Há coisas que não se dizem, mas sentem-se. E outras que se dizem… tarde demais.
Na última noite de toiros no Campo Pequeno, um nome fez estremecer mais pela atitude do que pela actuação. Marcos Bastinhas, figura de sangue, herdeiro de dinastia, rompeu o compasso da festa com um gesto que muitos, e com razão, não entenderam. Eu também não entendi. E critiquei. Disse o que achava, como sempre faço, de frente, como se deve fazer. Porque os artistas, como os toureiros, têm o dever de se manter inteiros mesmo quando tudo dentro deles está em estilhaços.
Mas o tempo, que é como um touro difícil, ora humilha, ora levanta a cara e trouxe à “arena” uma revelação que muda a lide.
Soube-se depois que Marcos Bastinhas sofre de uma depressão. E aqui, meus senhores, o assunto muda de praça.

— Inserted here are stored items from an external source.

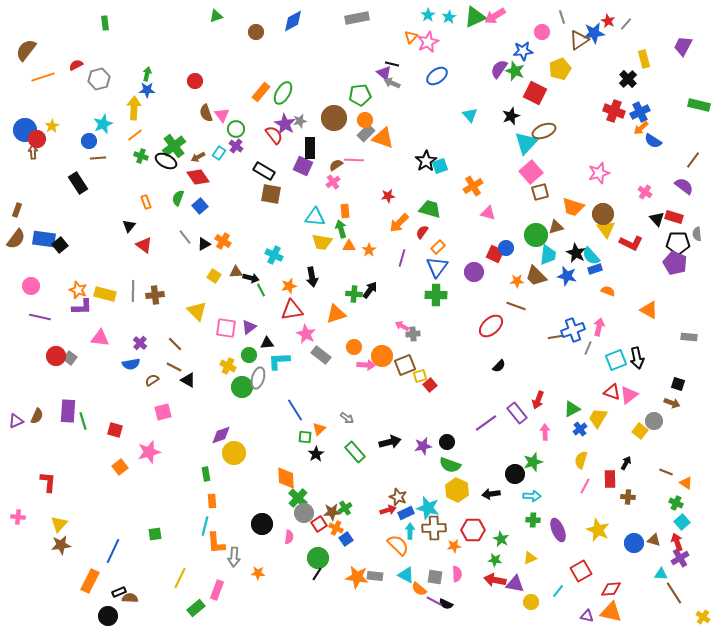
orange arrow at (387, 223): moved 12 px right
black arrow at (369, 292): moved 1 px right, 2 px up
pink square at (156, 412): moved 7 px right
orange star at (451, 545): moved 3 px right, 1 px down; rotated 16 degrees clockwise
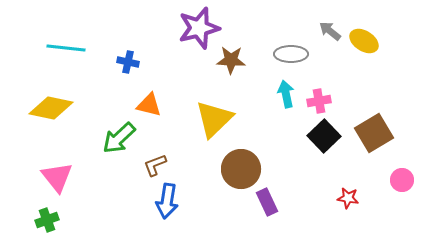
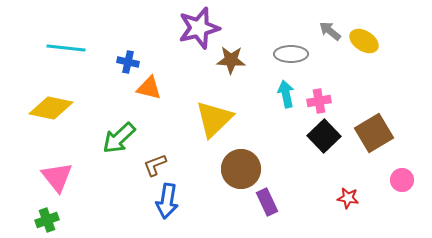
orange triangle: moved 17 px up
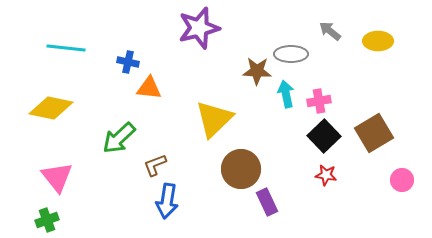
yellow ellipse: moved 14 px right; rotated 32 degrees counterclockwise
brown star: moved 26 px right, 11 px down
orange triangle: rotated 8 degrees counterclockwise
red star: moved 22 px left, 23 px up
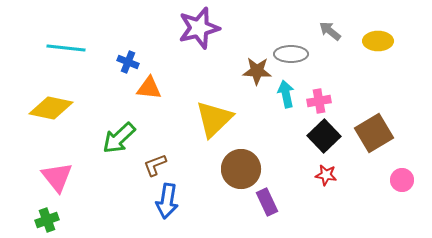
blue cross: rotated 10 degrees clockwise
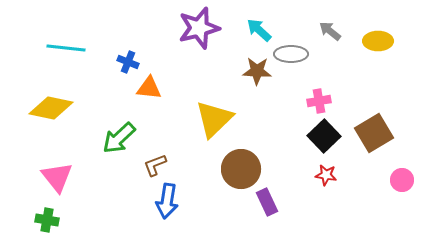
cyan arrow: moved 27 px left, 64 px up; rotated 36 degrees counterclockwise
green cross: rotated 30 degrees clockwise
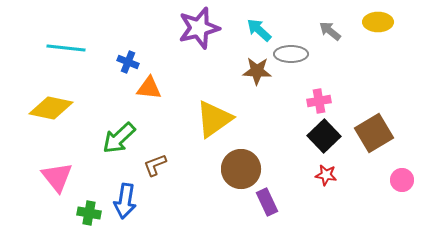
yellow ellipse: moved 19 px up
yellow triangle: rotated 9 degrees clockwise
blue arrow: moved 42 px left
green cross: moved 42 px right, 7 px up
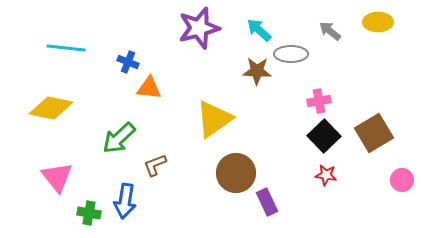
brown circle: moved 5 px left, 4 px down
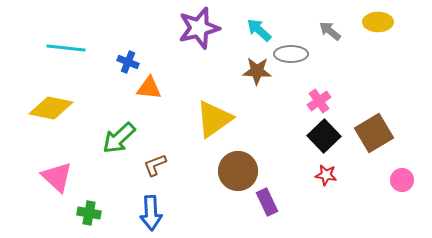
pink cross: rotated 25 degrees counterclockwise
brown circle: moved 2 px right, 2 px up
pink triangle: rotated 8 degrees counterclockwise
blue arrow: moved 26 px right, 12 px down; rotated 12 degrees counterclockwise
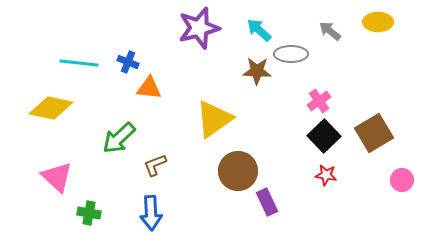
cyan line: moved 13 px right, 15 px down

Não, não venho branquear comportamentos nem justificar o injustificável. Quem pisa uma arena, seja ela de areia ou de vida, tem responsabilidades. Mas também tem limites. E se o corpo obedece à vontade, a mente, por vezes, trai. O que parece desrespeito pode ser dor. O que julgamos arrogância pode ser apenas um grito calado.
Não retiro uma vírgula ao que disse, porque foi o que vi, o que senti e o que, no momento, me pareceu justo. Mas hoje, com o pano já caído, talvez fosse mais justo ter visto mais fundo. Porque a fragilidade não se nota nas bandarilhas. Nota-se nos silêncios, nas ausências, nos gestos que destoam, como se o toureiro estivesse, afinal, a tourear dentro de si próprio um inimigo mais negro que qualquer toiro de Victorino.
Marcos Bastinhas errou. Mas não está bem. E isso muda tudo. Talvez devêssemos aprender a separar o homem do momento. E, quem sabe, aprender a escutar o que não foi dito. Porque até os mais bravos precisam, às vezes, de um tempo fora da arena.
Ao Marcos, que cure a alma com a mesma coragem com que tantas vezes enfrentou o toiro. E quando voltar, que venha inteiro. Porque o toureio precisa dele e nós também.